EX-10.22 Director Compensation Agreement

Contract Categories: Human Resources - Compensation Agreements
EX-10.22 2 l11941aexv10w22.txt EX-10.22 DIRECTOR COMPENSATION AGREEMENT EXHIBIT 10.22 DIRECTOR COMPENSATION The following table describes the standard arrangements pursuant to which non-employee directors of FirstMerit Corporation ("FirstMerit") will be compensated for their services.
ANNUAL BASE FEE PER FEE PER FEE PER AUDIT COMMITTEE RETAINER FEE BOARD MEETING COMMITTEE MEETING MEETING - ------------ ------------- ----------------- ------- $ 22,000 $ 1,500(1) $ 1,350(1) $ 1,750(1)

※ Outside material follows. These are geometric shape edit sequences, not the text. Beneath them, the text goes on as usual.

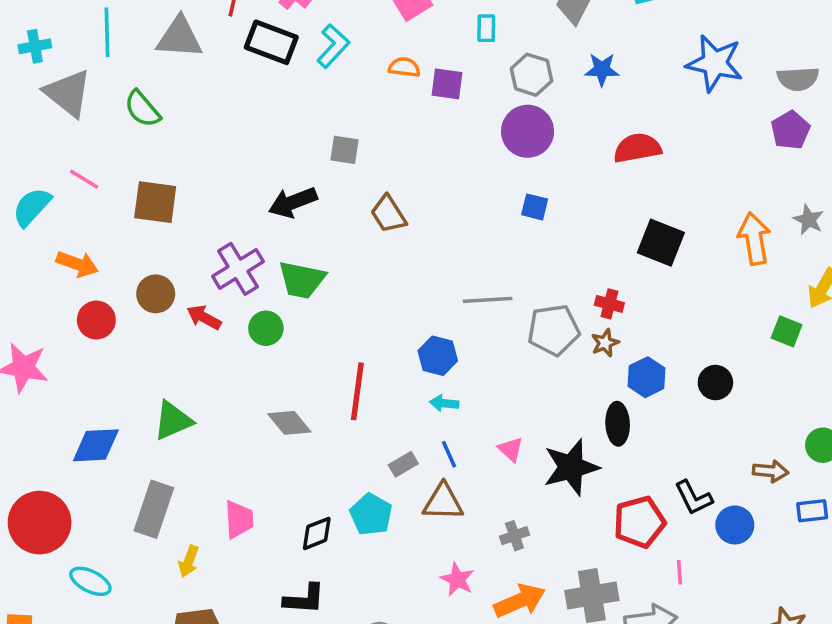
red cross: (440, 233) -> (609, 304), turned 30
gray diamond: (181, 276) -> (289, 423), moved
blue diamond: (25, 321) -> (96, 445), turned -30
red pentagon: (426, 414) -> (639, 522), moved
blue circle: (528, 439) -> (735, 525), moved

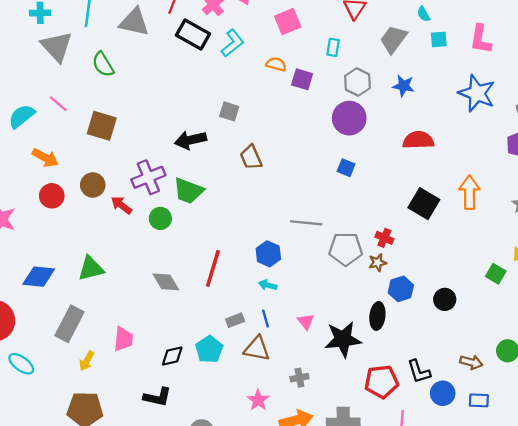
orange arrow: (754, 239) -> (469, 192), moved
blue rectangle: (812, 511) -> (479, 400), moved

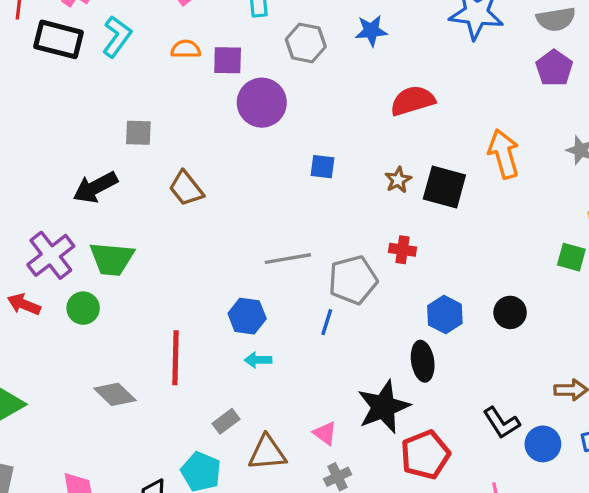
purple circle: (349, 118) -> (262, 103), moved
brown star: (378, 263) -> (398, 180), moved
blue line: (266, 318) -> (327, 322), moved, turned 48
pink triangle: (306, 322) -> (325, 433), moved
red pentagon: (381, 382) -> (425, 455), moved

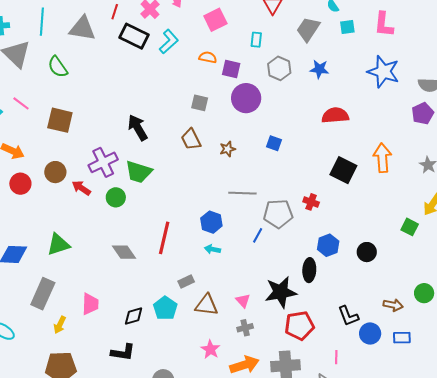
gray square: (138, 133) -> (200, 103), moved
brown star: (398, 180) -> (227, 149), moved
black arrow: (95, 187) -> (138, 128), turned 76

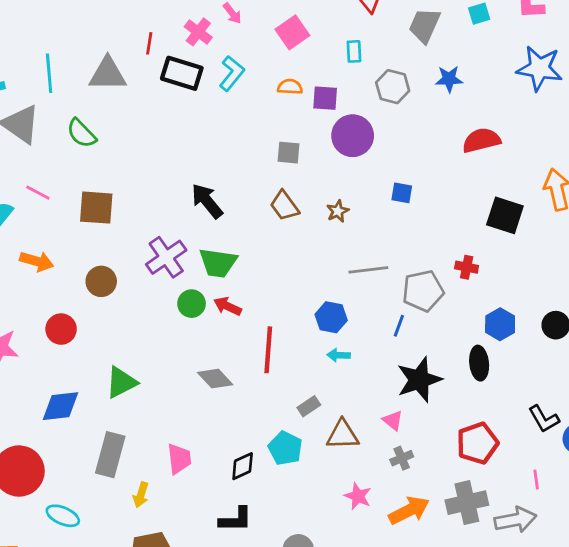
red circle: (20, 184) -> (61, 329), moved
red arrow: (81, 188) -> (227, 306), moved
black star: (281, 292) -> (419, 380), moved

- ---------- (1) Directors will be paid $750 for telephonic Board and committee meetings. Each non-employee director who serves as the chair of a Board committee will receive additional cash compensation of $1,350 per meeting, except the chair of the Audit Committee who will receive $1,750 per Audit Committee meeting. Also, the lead independent director will receive an additional $40,000. FirstMerit may pay fees to directors who are former officers of FirstMerit or its subsidiaries but not to directors who are incumbent officers of FirstMerit or its subsidiaries. On the day after the Annual Meeting of Shareholders, each non-employee director is annually awarded under the 2002 Stock Option Plan NQSOs to purchase 3,000 shares of Common Stock. This amount may be increased from time to time by the Board, but cannot exceed 10,000 shares annually. In addition, each non-employee director will be awarded under the 2002 Stock Option Plan a one-time grant of 1,000 restricted shares at the time of first election, or at the annual meeting after appointment, to the Board of Directors, and 500 restricted shares annually on the day after the Annual Meeting of Shareholders, each of which vest on the first year anniversary of the date of grant, provided the director remains in office.